* [Given text]

···

This is the city that gave China its name, where the First Emperor unified warring kingdoms and where Tang Dynasty poets wrote verse that still echoes in school corridors. Eight kilometres south, the Silk Roads World Heritage corridor marks the starting point of trade routes that threaded through Central Asia, carrying silk and ideas westward. The terracotta warriors stand guard 37 kilometres east, an army of clay soldiers unearthed by farmers digging a well in 1974, each face distinct, each figure a testament to imperial ambition.
Xi'an Xianyang International Airport lies 27 kilometres northwest, connected by airport shuttle and metro Line 14, which links to the main urban network within an hour.
The Mausoleum of the First Qin Emperor demands a half-day pilgrimage. Qin Shi Huang, who died in 210 BC, sleeps beneath an unexcavated burial mound, but the three excavation pits nearby reveal rank upon rank of life-sized warriors, archers frozen mid-step, charioteers gripping bronze reins. Thousands more figures remain underground, waiting. Book an early slot to beat tour groups and stand at the edge of Pit One when morning light slants through the hangar roof.
The city's Muslim Quarter, a dense tangle of lanes near the Drum Tower in the old walled centre, pulses with smoke from lamb skewers and the clatter of noodle knives. Vendors stretch biang biang noodles, broad as belts, and ladle pungent cumin over yangrou paomo, a crumbled flatbread soaked in mutton broth. Don't miss roujiamo, Xi'an's answer to the sandwich, minced pork tucked into a blistered bun. Lotus Paradise, seven kilometres away, offers a landscaped escape with ornamental waterfalls and pavilions.
January and February bring bitter cold, temperatures dipping well below freezing, but the chill keeps crowds thin at the terracotta pits and the city's pagodas stand stark against pale winter skies. Spring arrives abruptly in March, plum blossoms unfurling along the city walls as temperatures climb into the mid-teens.
Summer, from June through August, is hot and humid, the air thick with heat that shimmers over pavements and drives locals into air-conditioned malls and shaded courtyards. Afternoon thunderstorms punctuate the season, brief deluges that leave the streets steaming.
Autumn is the prime window. September and October deliver warm days and cool evenings, the light turning golden over the old city ramparts, persimmons ripening in market stalls, the air dry enough for long walks without the weight of summer's humidity pressing down.

···

* [Instruction] According to the Xi'an travel text, in what year did farmers digging a well unearth the terracotta warriors?

[Dataset entries]

···

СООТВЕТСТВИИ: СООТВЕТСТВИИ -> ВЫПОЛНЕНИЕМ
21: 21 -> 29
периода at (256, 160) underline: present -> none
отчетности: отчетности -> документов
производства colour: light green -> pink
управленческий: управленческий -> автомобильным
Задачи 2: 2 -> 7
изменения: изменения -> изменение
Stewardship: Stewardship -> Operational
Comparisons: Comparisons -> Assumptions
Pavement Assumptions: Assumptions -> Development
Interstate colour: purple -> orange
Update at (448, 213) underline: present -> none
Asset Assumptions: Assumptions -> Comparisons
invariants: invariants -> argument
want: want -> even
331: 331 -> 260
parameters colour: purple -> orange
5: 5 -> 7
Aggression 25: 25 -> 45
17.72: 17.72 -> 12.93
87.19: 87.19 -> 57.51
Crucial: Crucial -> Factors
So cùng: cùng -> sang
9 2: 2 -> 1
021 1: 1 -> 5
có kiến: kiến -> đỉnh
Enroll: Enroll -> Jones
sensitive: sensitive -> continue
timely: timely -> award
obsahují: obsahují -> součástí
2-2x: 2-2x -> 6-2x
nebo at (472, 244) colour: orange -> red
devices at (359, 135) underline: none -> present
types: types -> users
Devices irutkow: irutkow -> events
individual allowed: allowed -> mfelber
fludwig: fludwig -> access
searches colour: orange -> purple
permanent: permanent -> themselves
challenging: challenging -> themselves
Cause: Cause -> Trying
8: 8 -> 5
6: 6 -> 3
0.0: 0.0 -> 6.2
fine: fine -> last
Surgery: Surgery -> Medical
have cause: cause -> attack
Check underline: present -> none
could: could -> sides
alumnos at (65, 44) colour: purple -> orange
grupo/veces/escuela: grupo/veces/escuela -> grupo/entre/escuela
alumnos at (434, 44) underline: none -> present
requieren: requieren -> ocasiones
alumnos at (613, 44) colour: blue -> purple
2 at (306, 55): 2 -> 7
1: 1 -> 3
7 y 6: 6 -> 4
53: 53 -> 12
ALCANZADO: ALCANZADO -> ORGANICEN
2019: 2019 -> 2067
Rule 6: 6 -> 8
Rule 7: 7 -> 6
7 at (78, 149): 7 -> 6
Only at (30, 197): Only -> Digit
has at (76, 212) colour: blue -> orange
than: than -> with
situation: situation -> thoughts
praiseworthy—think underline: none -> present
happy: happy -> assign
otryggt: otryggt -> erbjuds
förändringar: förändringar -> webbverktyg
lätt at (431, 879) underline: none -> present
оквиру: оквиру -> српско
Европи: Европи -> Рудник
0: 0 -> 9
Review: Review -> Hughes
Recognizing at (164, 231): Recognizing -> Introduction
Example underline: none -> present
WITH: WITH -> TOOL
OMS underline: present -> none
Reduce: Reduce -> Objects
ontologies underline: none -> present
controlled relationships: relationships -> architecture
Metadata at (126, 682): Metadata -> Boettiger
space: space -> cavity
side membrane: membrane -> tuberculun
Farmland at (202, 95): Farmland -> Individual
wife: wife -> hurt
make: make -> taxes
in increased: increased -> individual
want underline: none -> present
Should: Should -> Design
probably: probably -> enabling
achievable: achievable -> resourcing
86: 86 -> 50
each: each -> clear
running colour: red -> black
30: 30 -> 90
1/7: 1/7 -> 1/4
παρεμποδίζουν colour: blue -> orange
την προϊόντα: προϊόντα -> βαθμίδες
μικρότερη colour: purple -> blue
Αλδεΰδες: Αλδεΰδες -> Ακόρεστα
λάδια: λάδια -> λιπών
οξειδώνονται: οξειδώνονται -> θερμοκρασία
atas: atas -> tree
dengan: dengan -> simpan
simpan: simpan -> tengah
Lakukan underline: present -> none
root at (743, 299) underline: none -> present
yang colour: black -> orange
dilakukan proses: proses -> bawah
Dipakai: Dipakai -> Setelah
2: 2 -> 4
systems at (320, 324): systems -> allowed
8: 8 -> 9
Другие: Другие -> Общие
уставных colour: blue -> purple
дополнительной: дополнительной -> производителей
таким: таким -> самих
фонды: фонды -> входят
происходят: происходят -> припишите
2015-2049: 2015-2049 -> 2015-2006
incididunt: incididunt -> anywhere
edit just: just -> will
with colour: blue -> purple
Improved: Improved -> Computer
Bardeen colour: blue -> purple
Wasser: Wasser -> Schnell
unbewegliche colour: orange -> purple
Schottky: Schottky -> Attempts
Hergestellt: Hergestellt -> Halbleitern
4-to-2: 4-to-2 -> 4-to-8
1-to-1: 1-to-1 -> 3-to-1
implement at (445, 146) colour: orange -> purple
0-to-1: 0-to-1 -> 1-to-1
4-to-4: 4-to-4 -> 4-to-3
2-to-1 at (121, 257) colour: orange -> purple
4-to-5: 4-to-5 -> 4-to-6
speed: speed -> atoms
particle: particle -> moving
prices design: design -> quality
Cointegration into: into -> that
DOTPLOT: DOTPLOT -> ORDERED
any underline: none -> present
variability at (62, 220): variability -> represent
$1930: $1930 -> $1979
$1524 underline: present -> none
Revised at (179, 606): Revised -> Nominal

···

* [Result for this task] 1974